KESEMEK, BUAH ‘GEULIS’ PEMERAH DARAH: STUDI ANALITIK PENGARUH EKSTRAKSI KESEMEK DAN DAUN UBI JALAR PADA PENINGKATAN KADAR HB
DOI:
https://doi.org/10.5281/zenodo.16010242Keywords:
Anemia, kesemek, daun ubi jalar, ekstraksi, kadar HBAbstract
Riskesdas 2018, melaporkan 76,2% remaja telah mengonsumsi zat besi, namun hanya 1,4% yang mengonsumsi sebanyak 52 tablet sehingga perlu solusi alternatif untuk mengatasi anemia. Ekstraksi buah kesemek dan daun ubi jalar menghasilkan kadar poliferol yang tinggi (223 mg/L) dan berbagai vitamin, mineral lain yang bermanfaat untuk tubuh. Penelitian ini bertujuan untuk mengetahui pengaruh konsumsi ekstraksi terhadap peningkatan kadar HB.
Penelitian dilakukan dengan metode quasi eksperimen dalam satu kelompok.
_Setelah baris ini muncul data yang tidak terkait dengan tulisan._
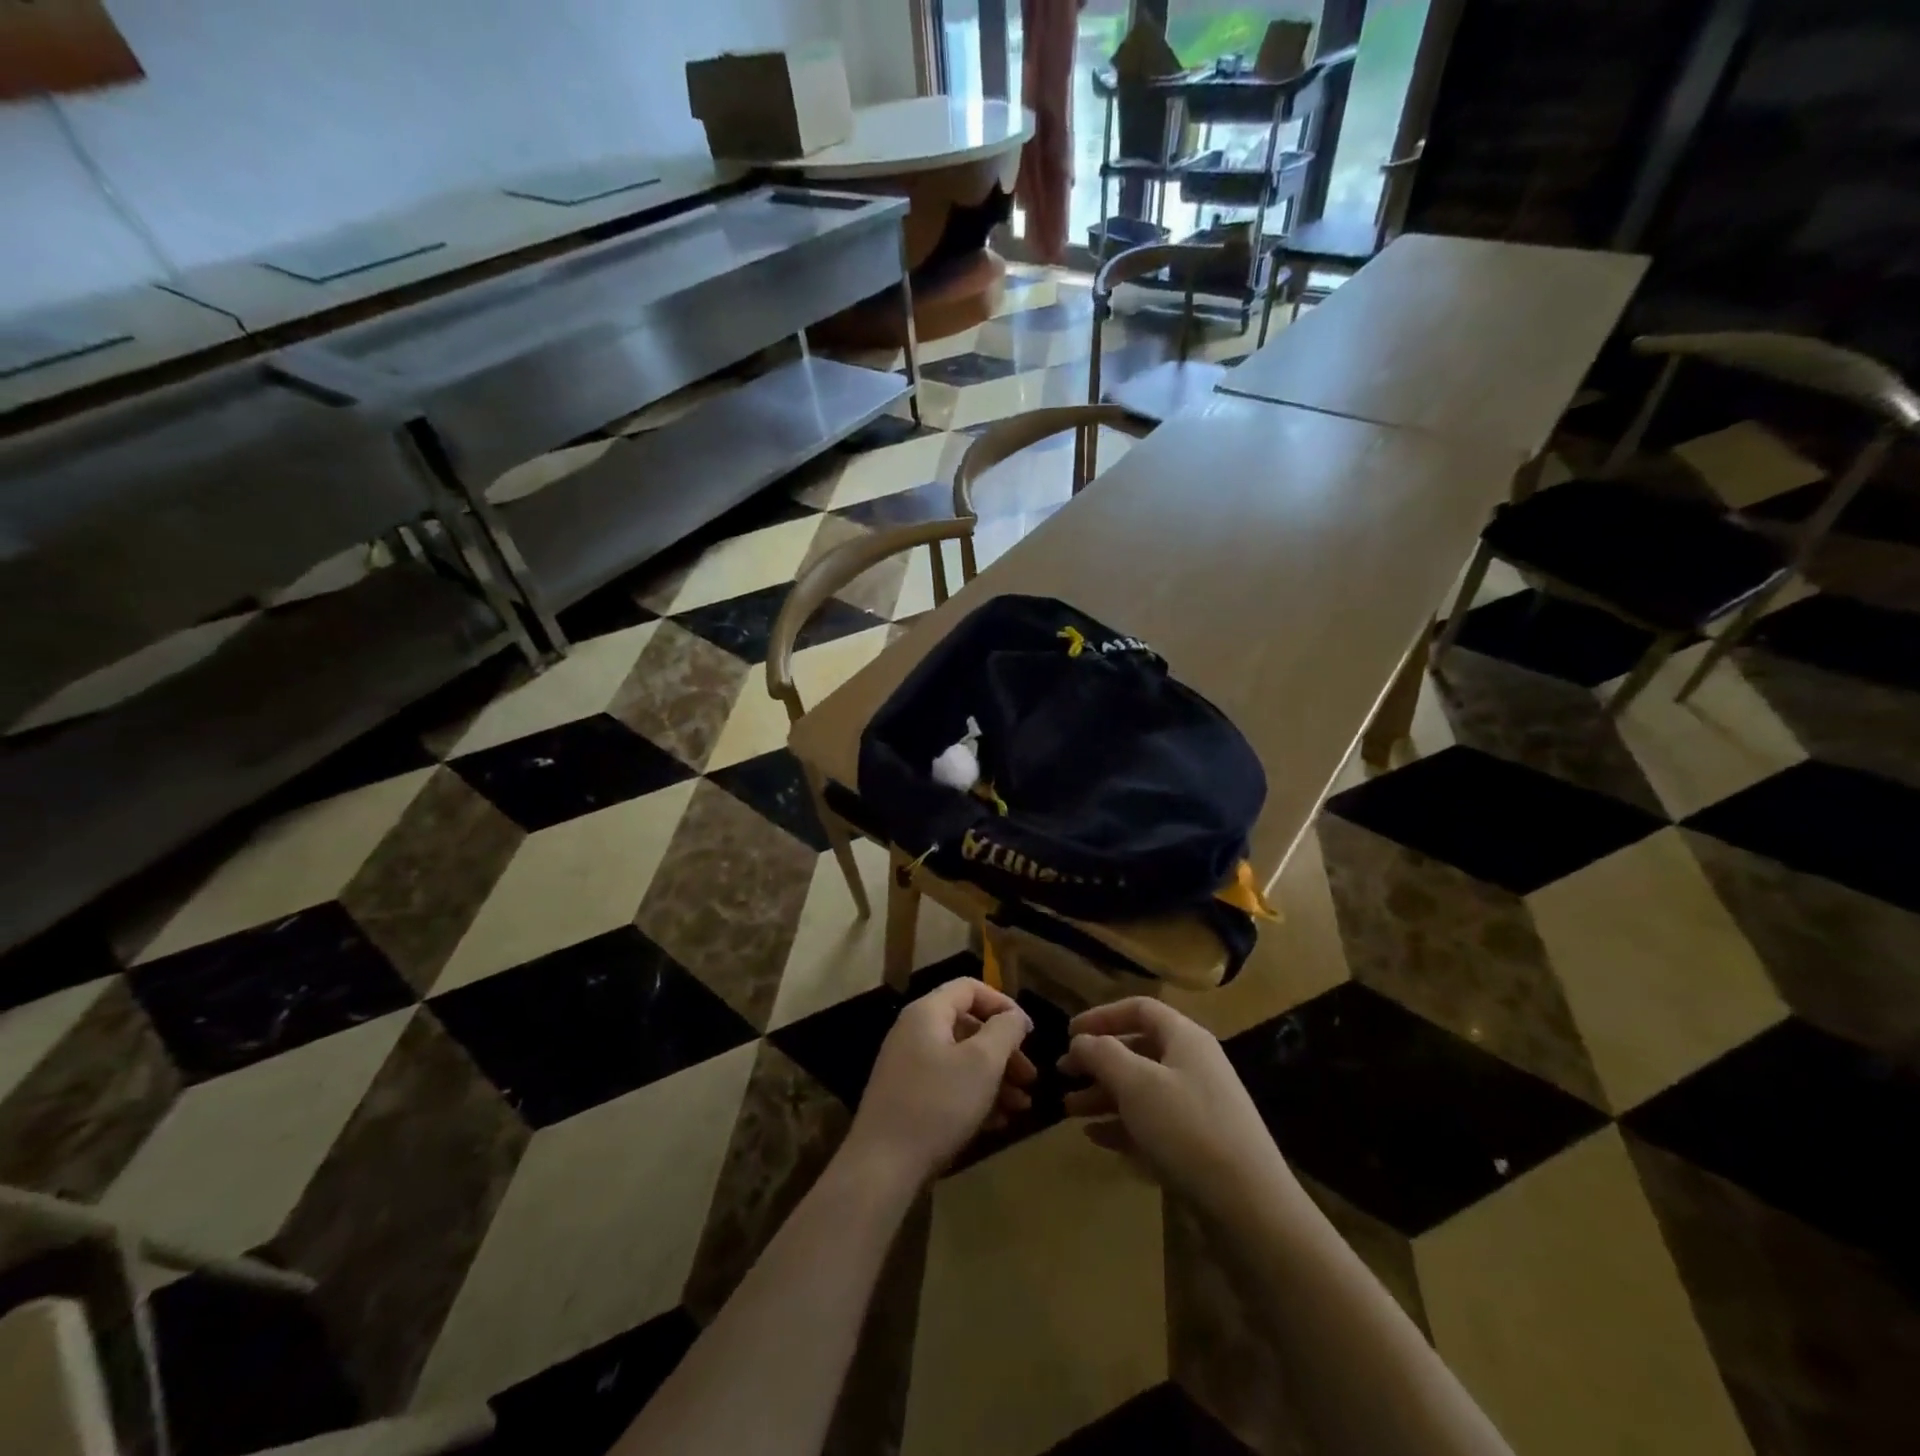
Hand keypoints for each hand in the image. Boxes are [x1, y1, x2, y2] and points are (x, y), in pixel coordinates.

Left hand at [844, 978, 1037, 1186]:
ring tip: (1021, 1106)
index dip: (1003, 1004)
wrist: (882, 1166)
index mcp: (928, 1013)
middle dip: (1004, 1050)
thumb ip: (1004, 1031)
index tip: (1029, 1033)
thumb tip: (1014, 1017)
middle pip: (968, 1026)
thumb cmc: (937, 1104)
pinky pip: (948, 1084)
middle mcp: (915, 1032)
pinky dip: (975, 1096)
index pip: (970, 988)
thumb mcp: (982, 1063)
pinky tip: (998, 1123)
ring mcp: (909, 1066)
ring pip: (961, 1059)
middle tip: (1030, 1077)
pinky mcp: (908, 1098)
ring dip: (995, 1078)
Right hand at [1059, 998, 1293, 1221]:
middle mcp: (1193, 1064)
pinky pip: (1152, 1122)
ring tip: (1069, 1110)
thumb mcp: (1136, 1084)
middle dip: (1098, 1061)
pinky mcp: (1198, 1143)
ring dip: (1104, 1095)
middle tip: (1063, 1075)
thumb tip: (1081, 1041)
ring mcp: (1198, 1105)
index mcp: (1185, 1038)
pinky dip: (1123, 1124)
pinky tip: (1096, 1137)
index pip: (1139, 1009)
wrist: (1250, 1207)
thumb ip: (1102, 1055)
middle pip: (1138, 1050)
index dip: (1101, 1016)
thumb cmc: (1187, 1129)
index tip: (1069, 1034)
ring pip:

Intervensi dengan pemberian produk ekstraksi yang telah teruji aman di Laboratorium Biofarmaka IPB dan SIG Saraswanti pada 40 siswa di SMK 6 Kuningan yang dilakukan dengan purposive sampling dengan kriteria: setuju dilibatkan dalam penelitian, tidak memiliki penyakit kronis dan tidak cacingan. Pemeriksaan kadar HB dilakukan sebelum dan sesudah intervensi selama 52 hari. Pengukuran metode 24 hour recall juga dilakukan untuk kontrol bias. Data dianalisis dengan SPSS Uji Wilcoxon
Terdapat perbedaan rata-rata HB sebelum dan sesudah konsumsi dengan pvalue < 0,001, terdapat pengaruh konsumsi produk ekstraksi terhadap peningkatan kadar HB. Polifenol dalam formula berperan mengatur metabolisme dan proliferasi sel sehingga dapat memicu peningkatan kadar Hb. Senyawa organik tersebut memperbaiki sel-sel yang rusak dan memicu perkembangbiakan sel sehingga sel darah merah, tumbuh dan berkembang biak. Formula juga mengandung Lactobacillus SP untuk menjaga kesehatan usus hingga membantu penyerapan makanan. Produk ekstraksi ini diharapkan dapat menjadi solusi bagi Indonesia untuk mengatasi anemia, karena bahan bakunya sangat murah dan mudah didapat.